= DAFTAR TUGAS =
1 > Menurut teks tentang ormas di bawah, undang-undang apa yang sebelumnya mengatur ormas?
2 > Ringkaslah paragraf yang diawali "Setelah reformasi menjungkalkan Orde Baru" dalam teks tentang ormas menjadi daftar poin, tanpa menghilangkan fakta utamanya.

= TEKS DOKUMEN =
-----
MENYOAL RUU ORMAS
Eksistensi
organisasi masyarakat (ormas) telah terlihat jauh sebelum Negara
Republik Indonesia berdiri. Pada zaman pergerakan nasional, ormas
merupakan alat perjuangan penting dalam mencapai Indonesia merdeka.
Membentuk ormas kala itu adalah satu-satunya pilihan realistis yang
harus diambil dengan pemikiran bahwa perjuangan tidak bisa dilakukan
sendirian. Namun tentu saja, membentuk ormas dengan tujuan merdeka dari
exploitation de l'homme par l'homme merupakan
suatu hal yang penuh resiko. Kontrol penjajah terhadap kebebasan
berserikat dan berkumpul begitu ketat. Banyak yang dijebloskan di
penjara dan beberapa dibuang ke pengasingan. Namun, ormas pulalah yang
pada saat itu memberi andil melahirkan tokoh-tokoh pemimpin nasional
serta rumusan model cara perjuangan ke arah cita-cita Indonesia
merdeka. Tidak berlebihan kiranya jika kita berkata tanpa ormas, belum tentu ada cerita tentang Indonesia Merdeka.
Perkembangan
masyarakat tak dapat dilepaskan dari peran ormas di setiap zaman. Kita
mengenal Boedi Oetomo (1908) yang mencoba memperbaiki taraf pendidikan
dan budaya untuk rakyat Jawa dan Madura, Syarikat Dagang Islam (1911)
yang memiliki orientasi memperkuat perekonomian umat. Begitu pula
halnya dengan organisasi lainnya seperti Perhimpunan Indonesia,
Muhammadiyah, Nahdhatul Ulama, yang turut menjadi obor dalam menerangi
kelamnya kolonialisme dan imperalisme. Pasca-kemerdekaan, perkembangan
ormas di Indonesia banyak mengalami pasang surut seiring bergantinya
sistem pemerintahan. Zaman Orde Baru merupakan saat-saat di mana
kebebasan berserikat dan berkumpul berada di titik nadir. Karakter
otoritarian negara membuat semua kekuatan politik yang kritis
dilemahkan. Ormas menjadi sasaran tembak dari pemerintahan yang arogan
dan despotis. Negara melakukan pengontrolan, homogenisasi sampai
pembekuan yang otoritas tafsirnya hanya ada di tangan pemerintah. Siapa
melawan, pasti “digebuk”.
Setelah
reformasi menjungkalkan Orde Baru, tuntutan demokrasi semakin kencang.
Penguatan inisiatif lokal dan HAM terus tumbuh, keterbukaan dan
desentralisasi mengemuka menjadi wacana publik. Perubahan momentum yang
drastis itu turut membawa angin segar bagi perkembangan ormas yang lama
direpresi. Tidak hanya secara kuantitas, perkembangan ormas juga
terlihat dari beragamnya visi misi yang diusung masing-masing
organisasi. Makin berjamurnya ormas yang ada, seyogyanya juga diikuti
dengan pengaturan dan penataan organisasi yang semata-mata berorientasi
pada kepentingan publik. Sebelumnya, pengaturan ormas terdapat dalam UU
Nomor 8 Tahun 1985 tentang Organisasi Kemasyarakatan. Namun peraturan
tersebut dinilai masih belum memadai untuk mengatasi masalah terkait
dengan ormas dan dianggap tidak sesuai lagi dengan kebutuhan dan
dinamika kehidupan bermasyarakat, berbangsa dan bernegara.
-----
= BAHAN =
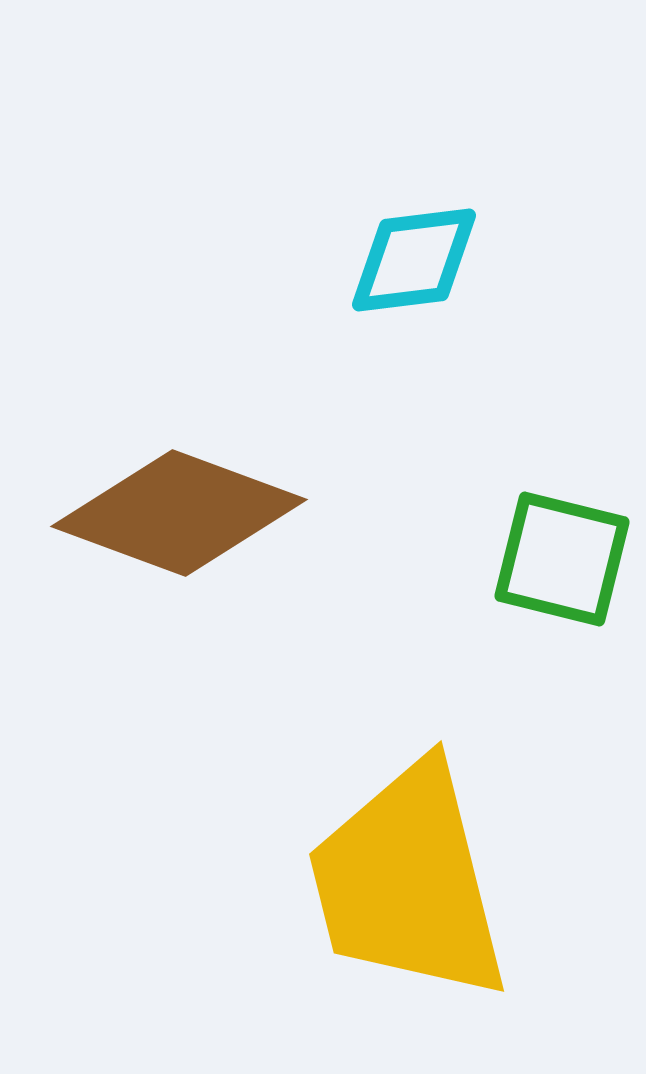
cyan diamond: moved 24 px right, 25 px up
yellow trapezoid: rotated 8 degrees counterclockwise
-----
= JAWABAN TIAP TUGAS =
1 > UU Nomor 8 Tahun 1985 tentang Organisasi Kemasyarakatan.

2 >
- Setelah reformasi menjatuhkan Orde Baru, tuntutan demokrasi makin kencang. Inisiatif lokal dan HAM menguat, sementara keterbukaan dan desentralisasi menjadi wacana publik.
- Perubahan ini membawa angin segar bagi ormas yang lama direpresi. Jumlahnya bertambah dan visi misinya makin beragam.
- Bertambahnya ormas seharusnya diikuti pengaturan dan penataan organisasi yang berorientasi pada kepentingan publik.
- Aturan sebelumnya, UU Nomor 8 Tahun 1985 tentang Organisasi Kemasyarakatan, dinilai belum memadai untuk mengatasi masalah ormas. Aturan itu juga dianggap tidak sesuai lagi dengan kebutuhan dan dinamika kehidupan bermasyarakat, berbangsa, dan bernegara.